The subject of eavesdropping on U.N. personnel was propelled onto front pages in Britain when Short, who resigned as international development secretary following the campaign to topple Saddam Hussein, said she had read transcripts of Annan's conversations while she was a member of the government.
Transcripts of Annan conversations
"The U.K. in this time was also getting, spying on Kofi Annan's office and getting reports from him about what was going on," she told BBC radio.
“I know, I have seen transcripts of Kofi Annan’s conversations. In fact I have had conversations with Kofi in the run-up to war thinking ’Oh dear, there will be a transcript of this and people will see what he and I are saying.”’
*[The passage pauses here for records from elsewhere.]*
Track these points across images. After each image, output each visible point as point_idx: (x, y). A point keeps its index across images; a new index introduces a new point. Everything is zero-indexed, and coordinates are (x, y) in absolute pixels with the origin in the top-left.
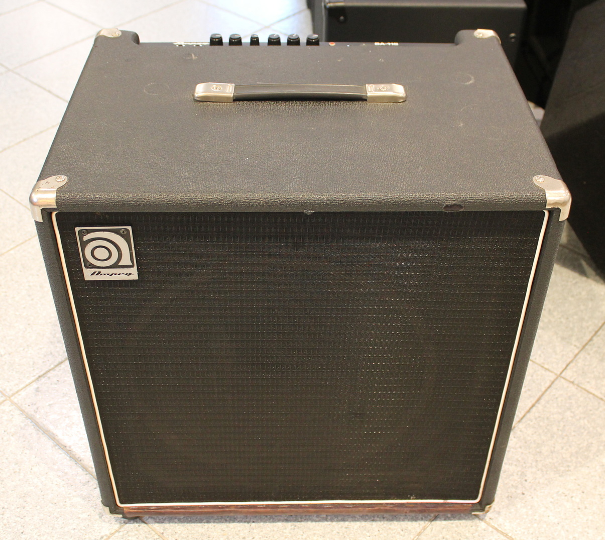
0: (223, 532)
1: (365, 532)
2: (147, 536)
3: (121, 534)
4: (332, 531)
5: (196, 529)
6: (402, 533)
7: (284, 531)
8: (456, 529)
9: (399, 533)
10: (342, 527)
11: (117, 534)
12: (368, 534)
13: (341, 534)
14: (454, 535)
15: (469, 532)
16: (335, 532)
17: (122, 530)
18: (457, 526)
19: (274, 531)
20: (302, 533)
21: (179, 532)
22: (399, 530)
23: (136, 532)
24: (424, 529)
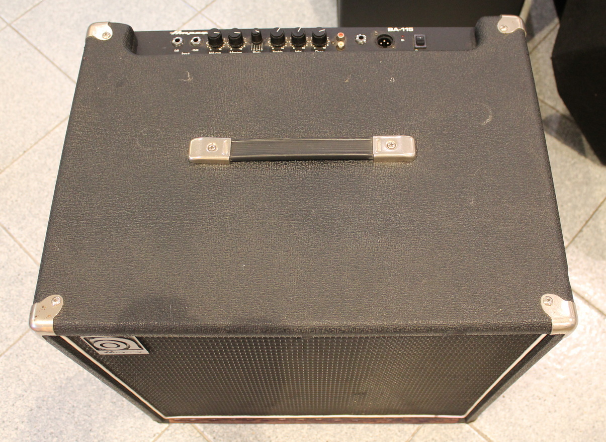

Blair said at a news conference Thursday that Britain's intelligence services always act in accordance with domestic and international law. But he declined to discuss specifics of Short’s charge, saying that doing so would violate his government's policy of not discussing intelligence matters.
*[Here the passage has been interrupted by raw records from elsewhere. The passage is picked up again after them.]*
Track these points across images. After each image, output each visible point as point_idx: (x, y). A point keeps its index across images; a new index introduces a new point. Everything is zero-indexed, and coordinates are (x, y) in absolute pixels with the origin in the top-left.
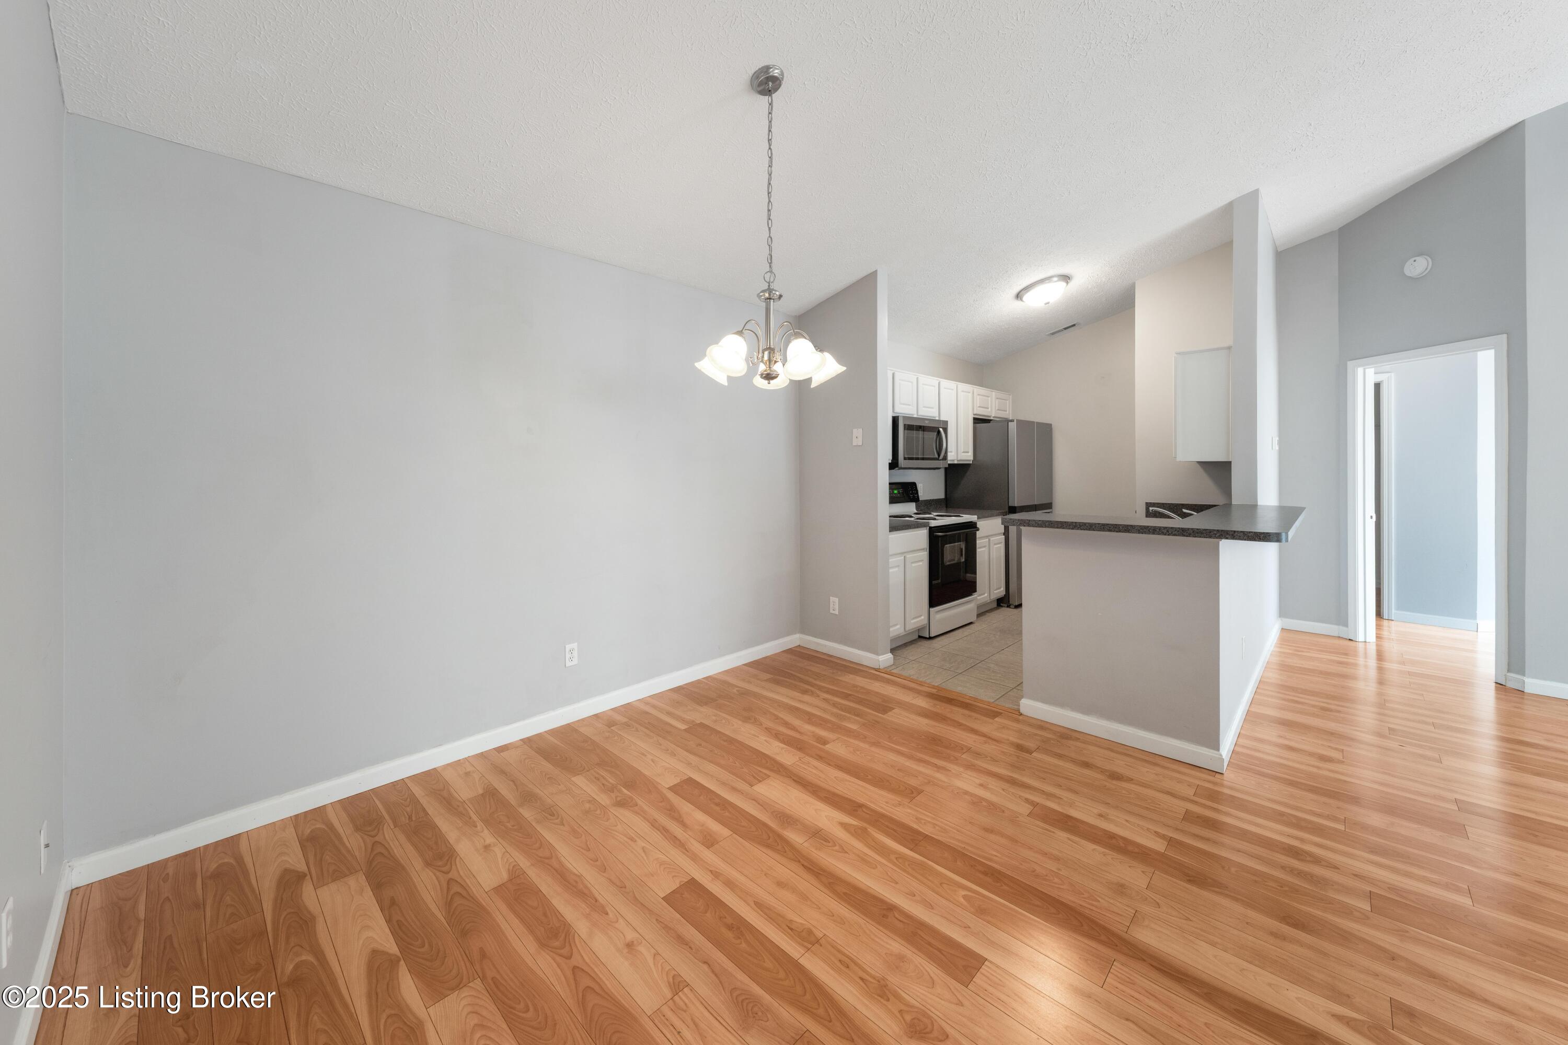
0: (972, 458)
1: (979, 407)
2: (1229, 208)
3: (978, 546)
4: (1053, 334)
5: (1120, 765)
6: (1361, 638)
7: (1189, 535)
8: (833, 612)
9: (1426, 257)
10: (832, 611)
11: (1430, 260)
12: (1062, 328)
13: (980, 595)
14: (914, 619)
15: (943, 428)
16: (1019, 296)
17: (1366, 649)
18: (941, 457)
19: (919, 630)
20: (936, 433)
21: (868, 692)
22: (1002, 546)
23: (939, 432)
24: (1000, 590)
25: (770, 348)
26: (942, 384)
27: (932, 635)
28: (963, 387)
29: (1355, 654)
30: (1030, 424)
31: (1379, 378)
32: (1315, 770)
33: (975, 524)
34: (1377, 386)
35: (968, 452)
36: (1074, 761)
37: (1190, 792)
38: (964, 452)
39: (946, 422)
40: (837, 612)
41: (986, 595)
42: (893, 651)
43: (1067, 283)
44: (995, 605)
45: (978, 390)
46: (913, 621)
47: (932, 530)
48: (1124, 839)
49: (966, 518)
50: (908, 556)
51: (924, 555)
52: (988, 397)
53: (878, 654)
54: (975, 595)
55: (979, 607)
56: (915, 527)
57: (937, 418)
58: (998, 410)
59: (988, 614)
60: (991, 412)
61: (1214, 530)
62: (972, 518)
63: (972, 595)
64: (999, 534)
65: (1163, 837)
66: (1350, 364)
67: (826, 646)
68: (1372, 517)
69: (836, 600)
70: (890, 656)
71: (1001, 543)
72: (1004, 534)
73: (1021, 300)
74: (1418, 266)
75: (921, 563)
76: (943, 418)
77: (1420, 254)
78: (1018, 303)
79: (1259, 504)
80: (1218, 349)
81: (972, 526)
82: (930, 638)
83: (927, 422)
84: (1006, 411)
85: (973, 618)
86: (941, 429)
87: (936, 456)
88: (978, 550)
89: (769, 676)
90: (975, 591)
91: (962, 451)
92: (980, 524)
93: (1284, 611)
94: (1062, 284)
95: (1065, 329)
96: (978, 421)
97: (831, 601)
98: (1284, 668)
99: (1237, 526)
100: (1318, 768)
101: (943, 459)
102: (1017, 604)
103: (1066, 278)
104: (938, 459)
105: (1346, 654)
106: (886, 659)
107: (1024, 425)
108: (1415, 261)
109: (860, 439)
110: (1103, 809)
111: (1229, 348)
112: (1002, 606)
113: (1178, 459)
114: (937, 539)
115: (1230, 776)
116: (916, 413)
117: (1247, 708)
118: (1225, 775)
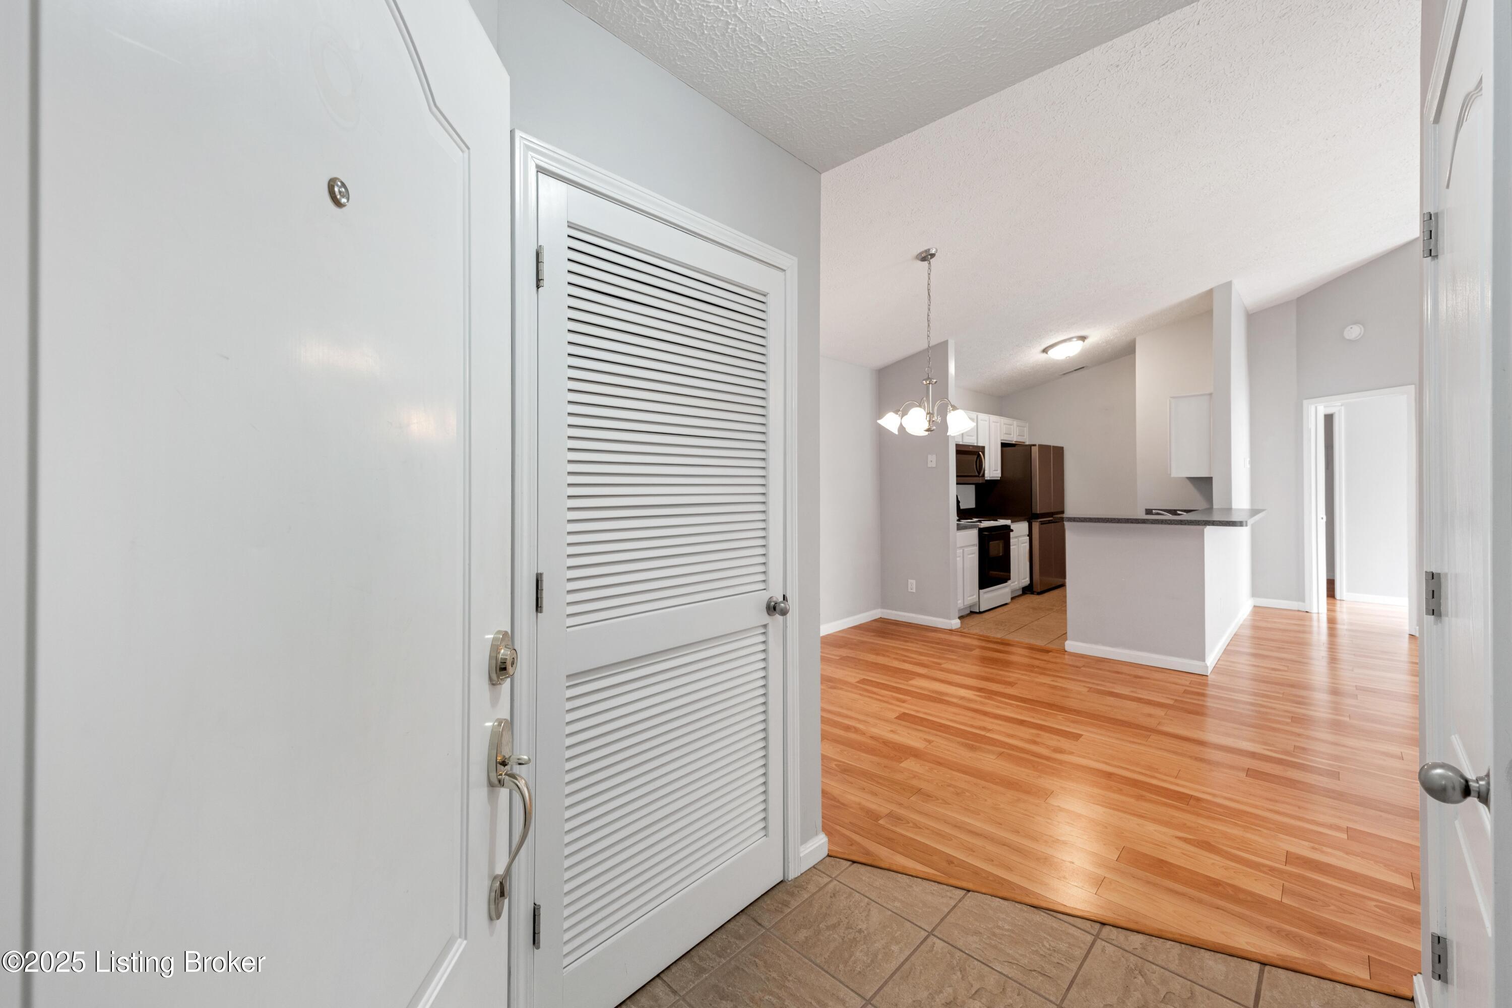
0: (1000, 475)
1: (1005, 434)
2: (1210, 293)
3: (1011, 544)
4: (1064, 374)
5: (1140, 673)
6: (1315, 610)
7: (1185, 524)
8: (912, 591)
9: (1359, 325)
10: (910, 590)
11: (1361, 326)
12: (1073, 370)
13: (1012, 583)
14: (970, 596)
15: (982, 452)
16: (1045, 351)
17: (1318, 617)
18: (981, 475)
19: (970, 606)
20: (976, 456)
21: (951, 641)
22: (1027, 545)
23: (979, 455)
24: (1026, 580)
25: (930, 413)
26: (979, 417)
27: (982, 610)
28: (993, 418)
29: (1311, 619)
30: (1048, 447)
31: (1329, 411)
32: (1268, 674)
33: (1010, 526)
34: (1329, 420)
35: (997, 470)
36: (1109, 671)
37: (1187, 683)
38: (995, 470)
39: (983, 448)
40: (914, 591)
41: (1016, 583)
42: (961, 618)
43: (1084, 341)
44: (1020, 592)
45: (1003, 420)
46: (969, 598)
47: (981, 531)
48: (1147, 699)
49: (1002, 522)
50: (966, 549)
51: (976, 549)
52: (1011, 425)
53: (950, 619)
54: (1009, 582)
55: (1012, 592)
56: (970, 528)
57: (976, 444)
58: (1019, 435)
59: (1017, 598)
60: (1013, 438)
61: (1201, 521)
62: (1007, 522)
63: (1006, 582)
64: (1024, 536)
65: (1172, 699)
66: (1305, 402)
67: (905, 616)
68: (1322, 518)
69: (914, 582)
70: (958, 621)
71: (1026, 543)
72: (1028, 536)
73: (1047, 353)
74: (1354, 332)
75: (973, 555)
76: (980, 444)
77: (1355, 323)
78: (1044, 355)
79: (1234, 506)
80: (1201, 395)
81: (1007, 529)
82: (980, 613)
83: (971, 447)
84: (1024, 436)
85: (1009, 600)
86: (980, 453)
87: (977, 474)
88: (1011, 547)
89: (872, 634)
90: (1010, 579)
91: (993, 469)
92: (1013, 526)
93: (1255, 593)
94: (1081, 342)
95: (1075, 370)
96: (1004, 445)
97: (909, 583)
98: (1255, 628)
99: (1216, 517)
100: (1271, 673)
101: (981, 477)
102: (1039, 591)
103: (1083, 338)
104: (978, 476)
105: (1302, 620)
106: (955, 623)
107: (1044, 449)
108: (1351, 328)
109: (934, 461)
110: (1132, 689)
111: (1211, 394)
112: (1027, 594)
113: (1172, 476)
114: (985, 537)
115: (1212, 678)
116: (961, 440)
117: (1225, 647)
118: (1209, 677)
U.S. Secretary of State Colin Powell, asked about the allegation Thursday in Washington, “I have nothing to say with respect to the activities of the United Kingdom,” he said. “We never talk about intelligence matters of that nature in public.”
Short’s comments came as she was interviewed about the decision made Wednesday to drop legal proceedings against a former intelligence employee who leaked a confidential memo raising concerns about spying in the United Nations.
Katharine Gun, 29, a former Mandarin translator with Britain’s Government Communications Headquarters listening station, allegedly leaked a memo from U.S. intelligence officers asking their British counterparts to spy on members of the U.N. Security Council before the Iraq war.
Charge over leak dropped
The charge of violating the Official Secrets Act against Gun was dropped after prosecutors said they would offer no evidence against her.
The memo, leaked to The Observer newspaper, asked the British listening agency for help bugging delegates’ home and office telephones and e-mails. At the time, the United States was seeking to win Security Council backing for war in Iraq.
The Observer quoted the memo, dated Jan. 31. 2003, as asking British and American intelligence staff to step up surveillance operations “particularly directed at ... U.N. Security Council Members (minus U.S. and GBR, of course).”
Short was one of two Cabinet members to resign in protest to Britain’s participation in the U.S.-led invasion of Iraq. Robin Cook, a former foreign secretary, resigned as leader of the House of Commons before the campaign began.
In the past, Short has called for Blair to resign, accusing him of misleading the country about the threat posed by Saddam Hussein.